_WHAT THE TASK REQUIRES:_
A verbatim reproduction of the following listing is required; omit the pictures.

_DATA PROVIDED:_

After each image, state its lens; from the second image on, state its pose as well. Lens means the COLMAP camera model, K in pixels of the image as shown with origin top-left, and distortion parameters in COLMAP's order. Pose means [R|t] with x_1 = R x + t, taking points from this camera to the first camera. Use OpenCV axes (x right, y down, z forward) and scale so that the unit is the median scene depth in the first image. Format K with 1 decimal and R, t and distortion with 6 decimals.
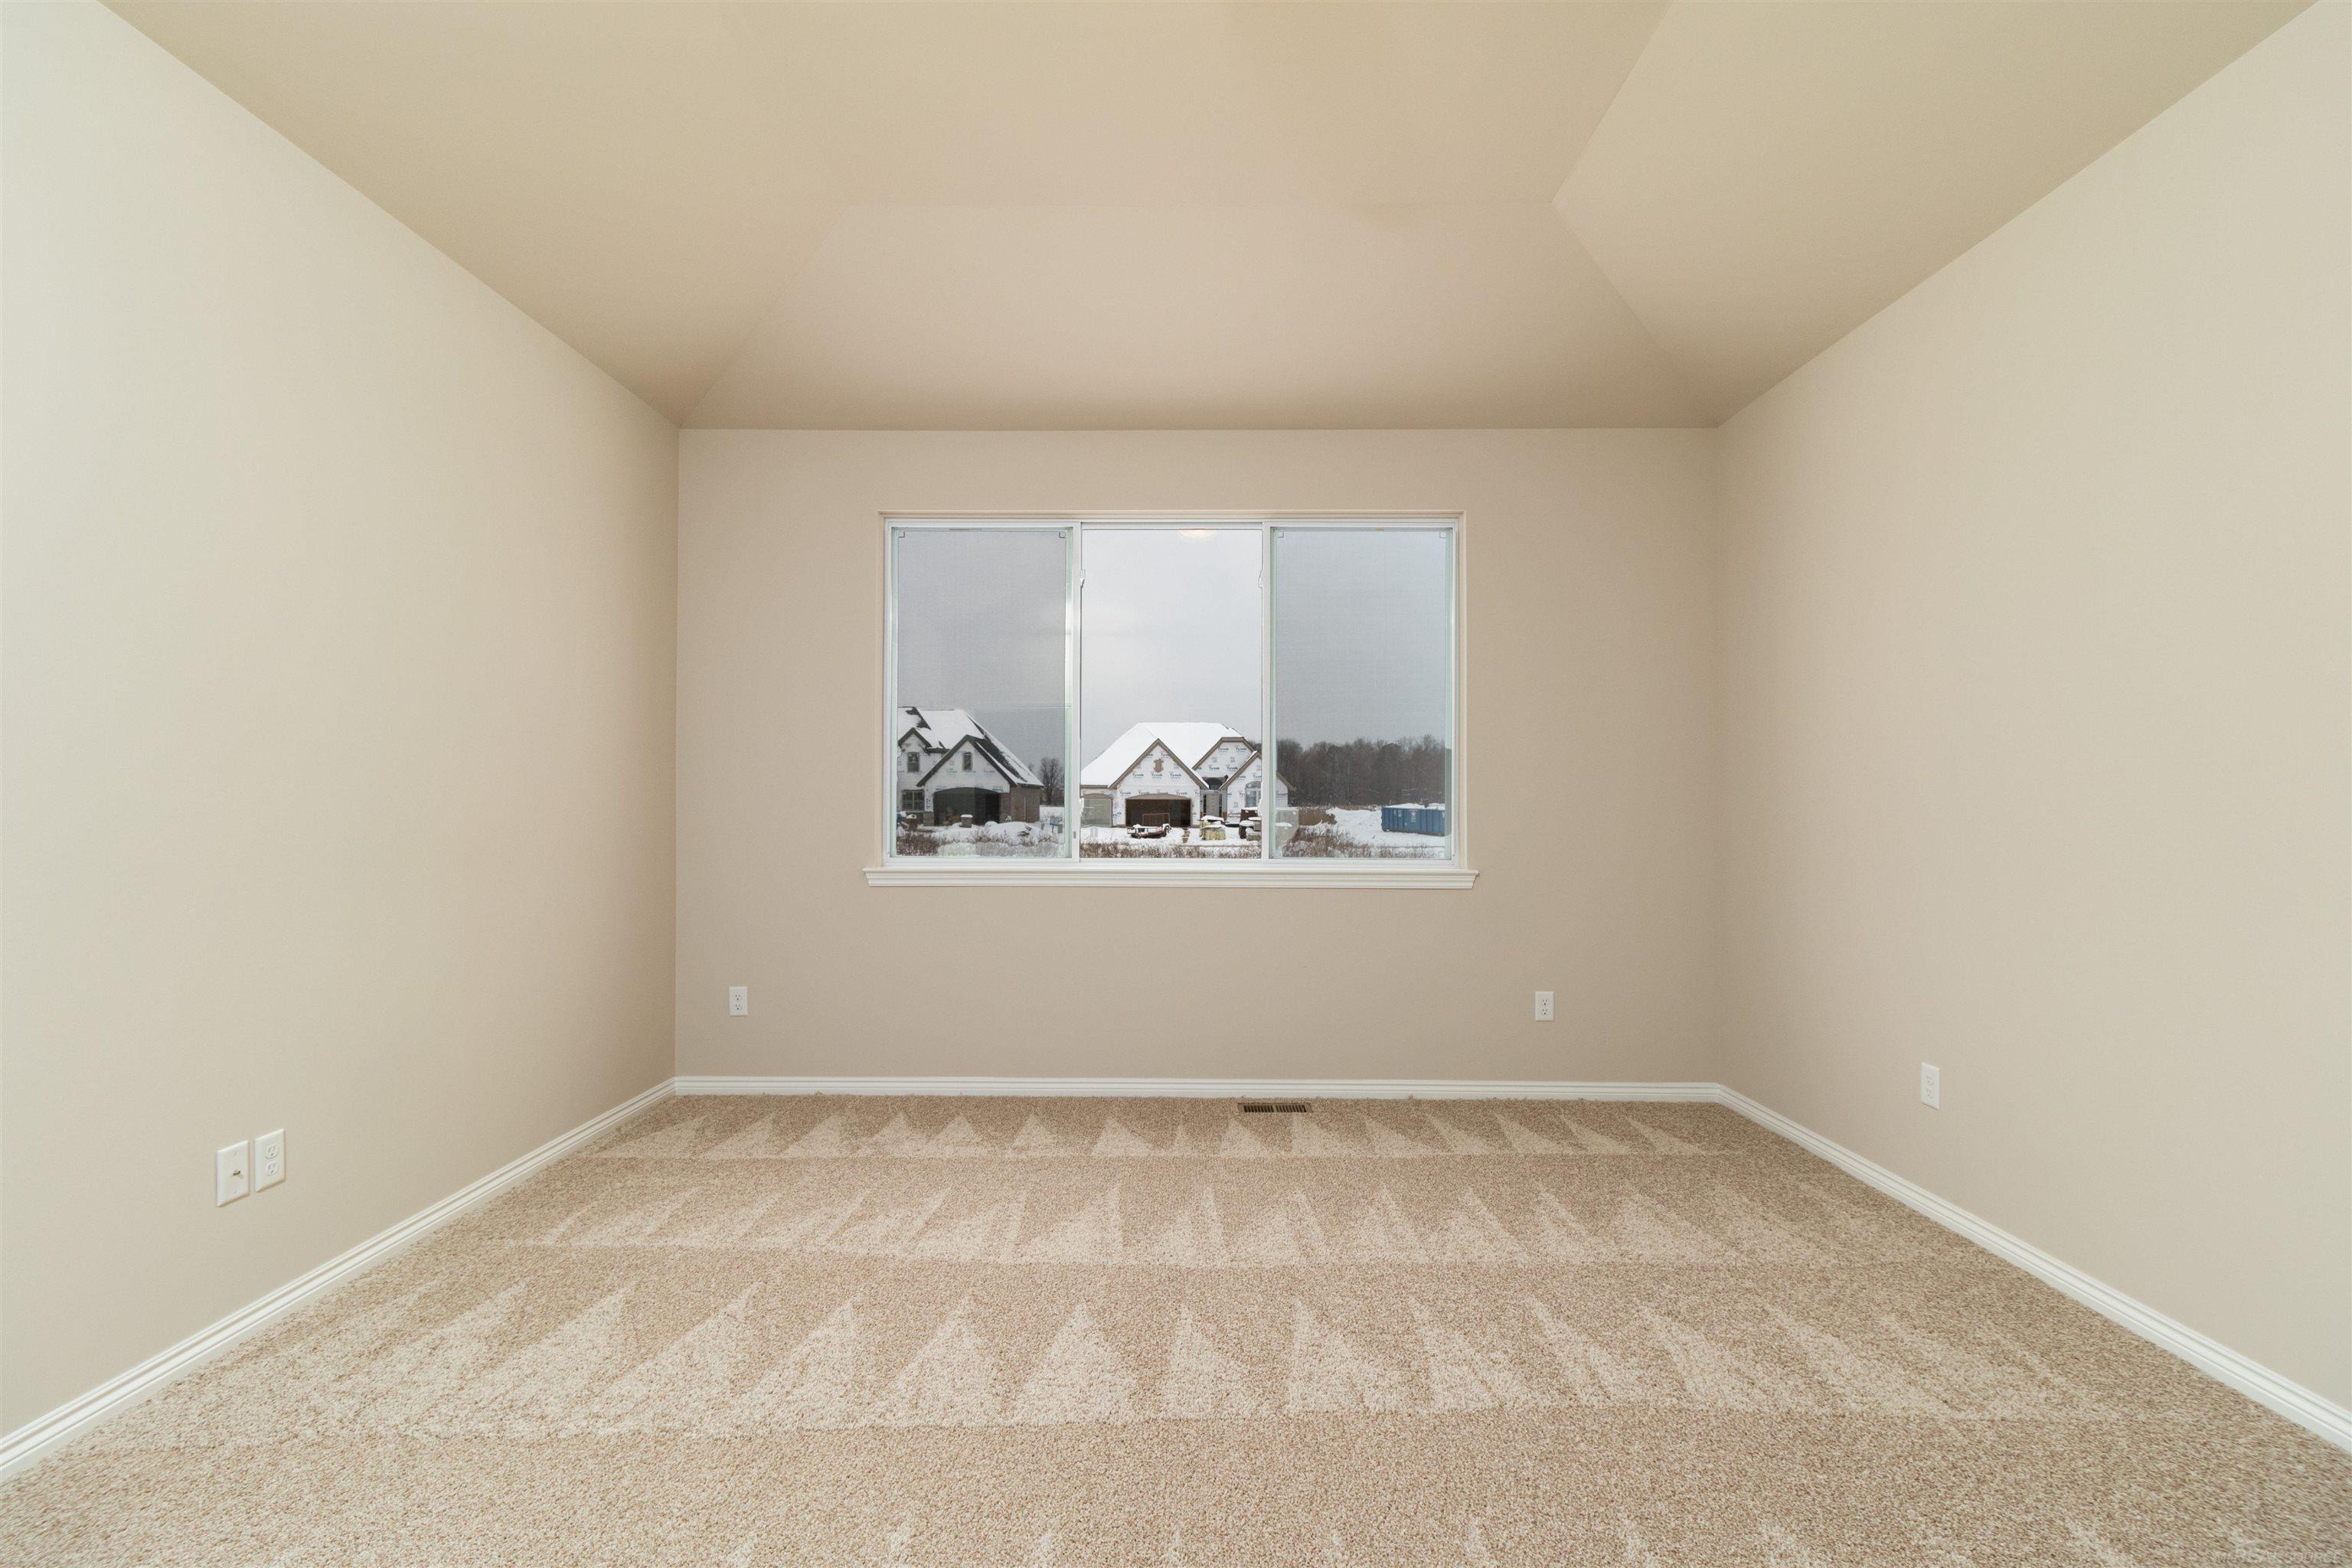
lens RADIAL K [[1084.3, 0, 1175.9], [0, 1084.3, 806.9], [0, 0, 1]] dist [0.003104, -0.000621]
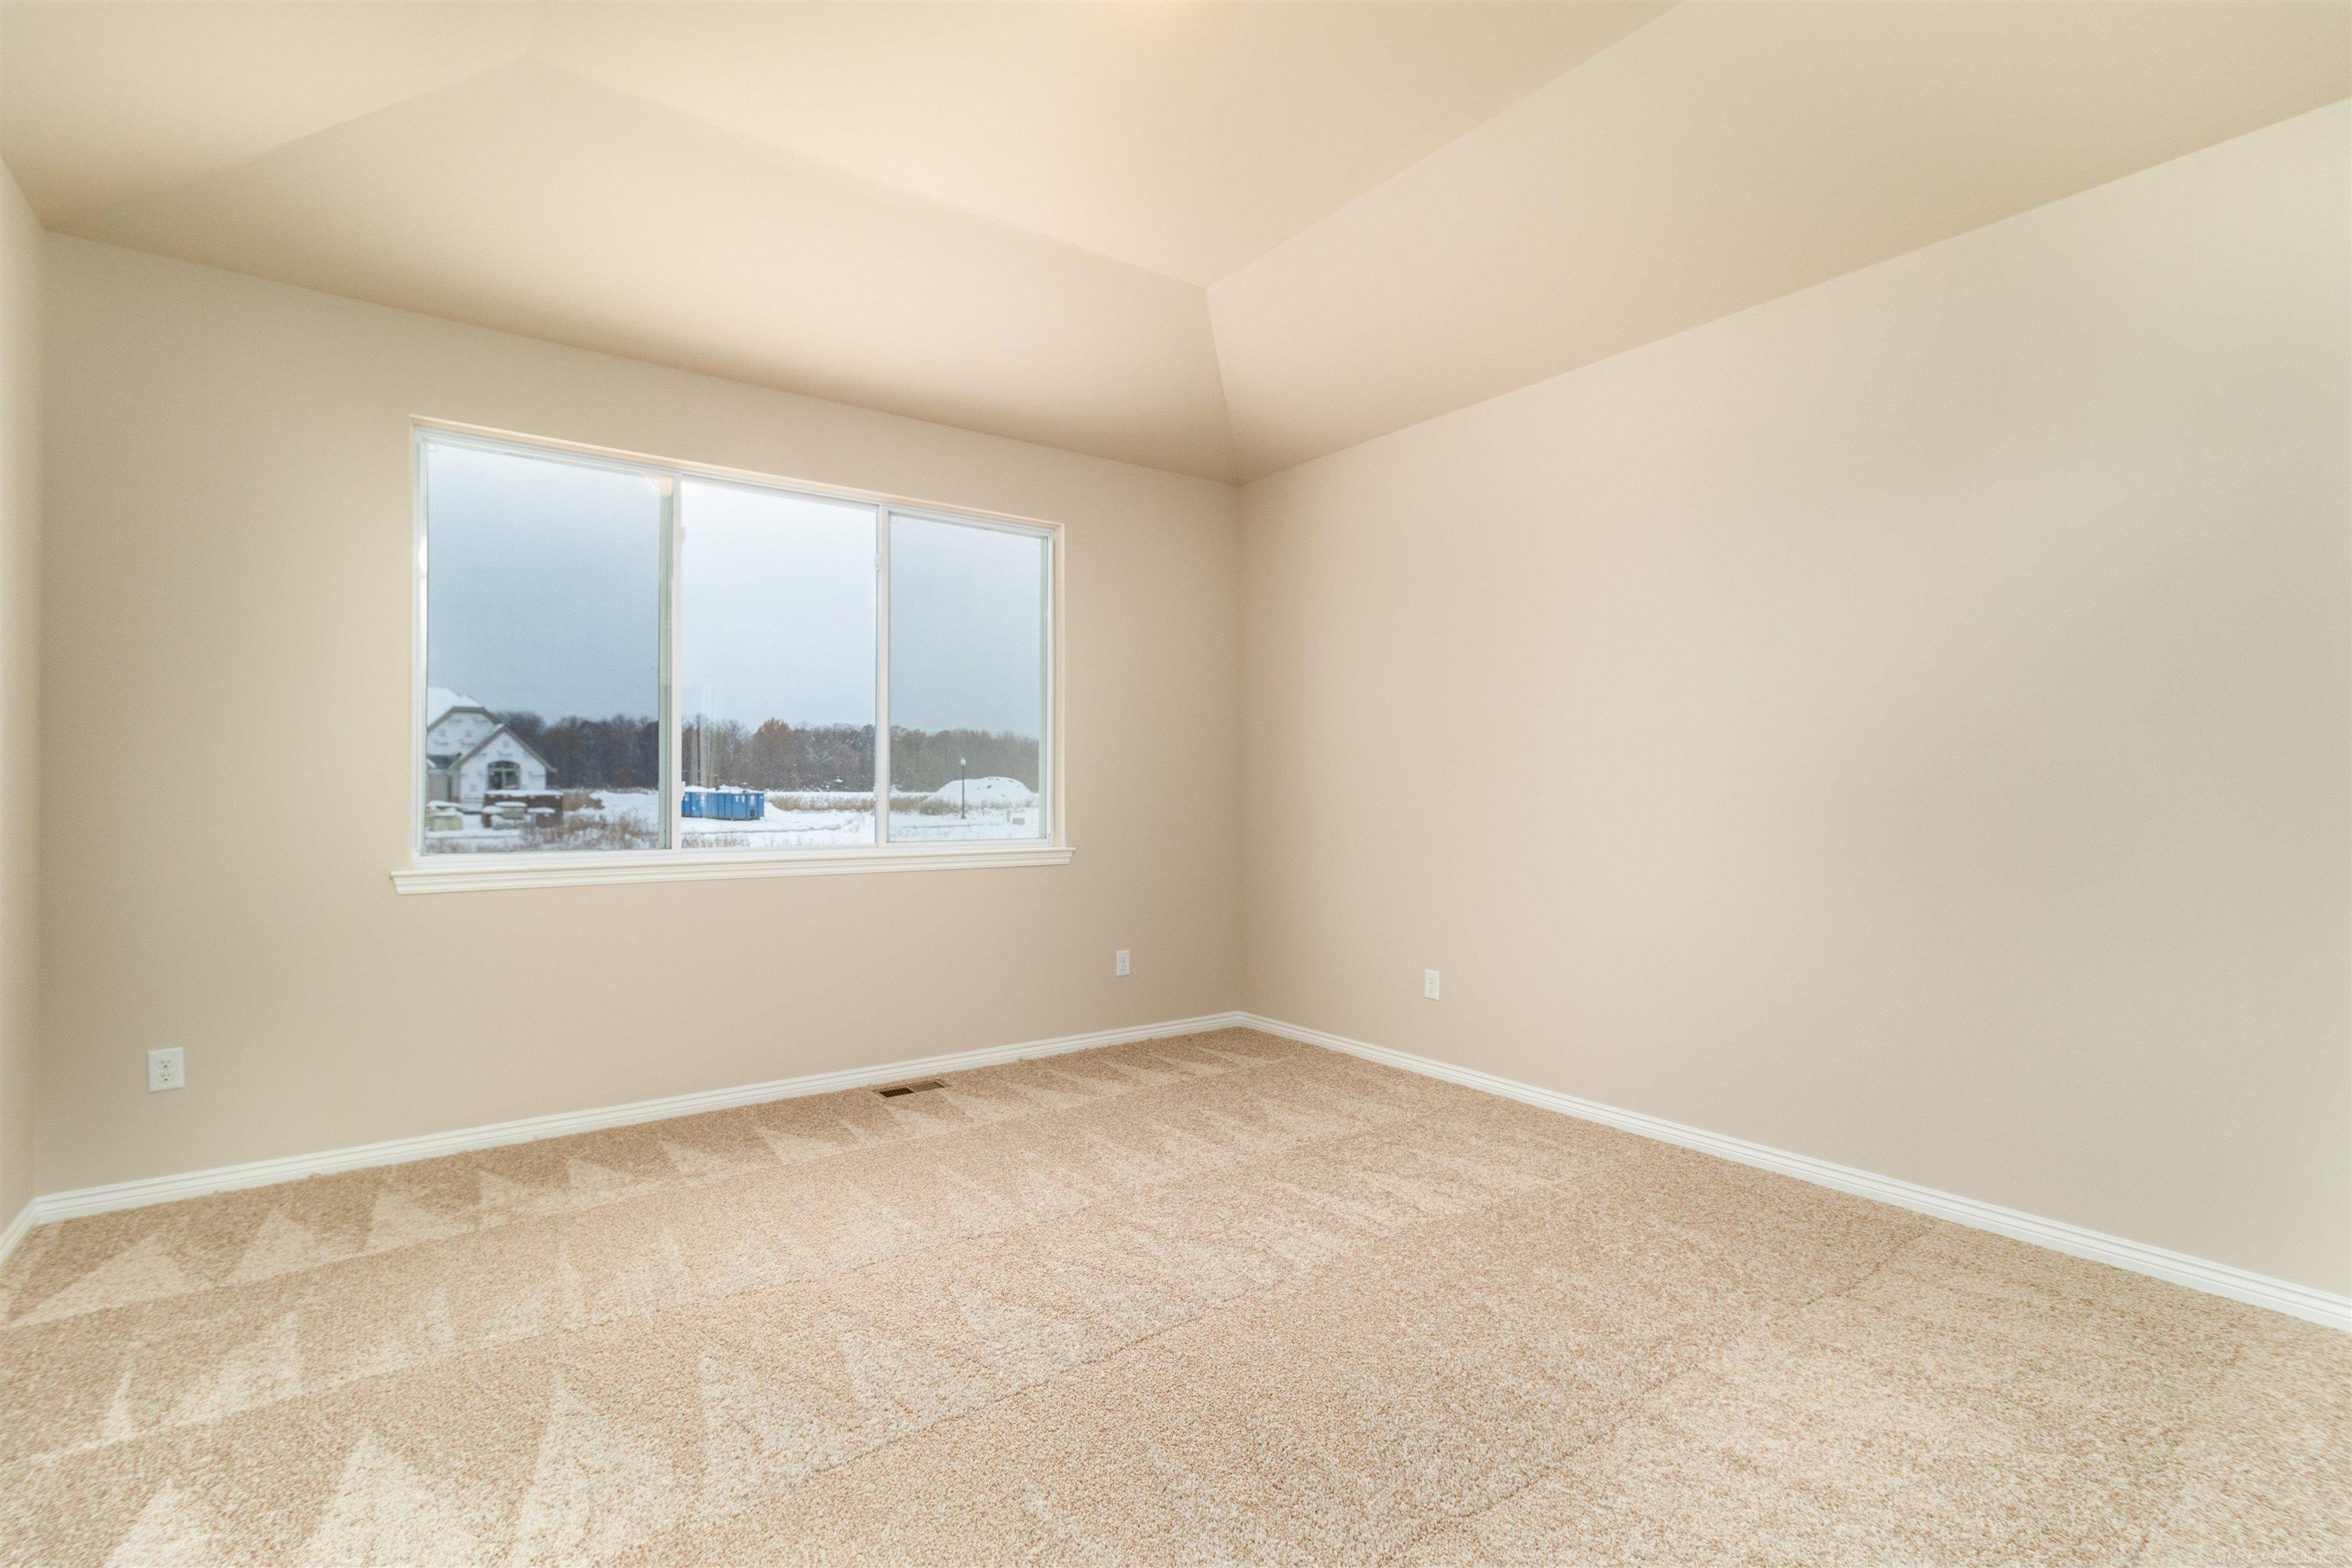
lens RADIAL K [[1084.3, 0, 1180.8], [0, 1084.3, 798.1], [0, 0, 1]] dist [0.003104, -0.000621]
pose [[0.799002, -0.006536, 0.601293, -0.343838], [0.001904, 0.999963, 0.008339, -0.002227], [-0.601326, -0.005518, 0.798985, 0.044618]]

_RESPONSE BOX:_
After each image, state its lens; from the second image on, state its pose as well. Lens means the COLMAP camera model, K in pixels of the image as shown with origin top-left, and distortion parameters in COLMAP's order. Pose means [R|t] with x_1 = R x + t, taking points from this camera to the first camera. Use OpenCV axes (x right, y down, z forward) and scale so that the unit is the median scene depth in the first image. Format K with 1 decimal and R, t and distortion with 6 decimals.
lens RADIAL K [[1084.3, 0, 1175.9], [0, 1084.3, 806.9], [0, 0, 1]] dist [0.003104, -0.000621]
lens RADIAL K [[1084.3, 0, 1180.8], [0, 1084.3, 798.1], [0, 0, 1]] dist [0.003104, -0.000621]
pose [[0.799002, -0.006536, 0.601293, -0.343838], [0.001904, 0.999963, 0.008339, -0.002227], [-0.601326, -0.005518, 0.798985, 0.044618]]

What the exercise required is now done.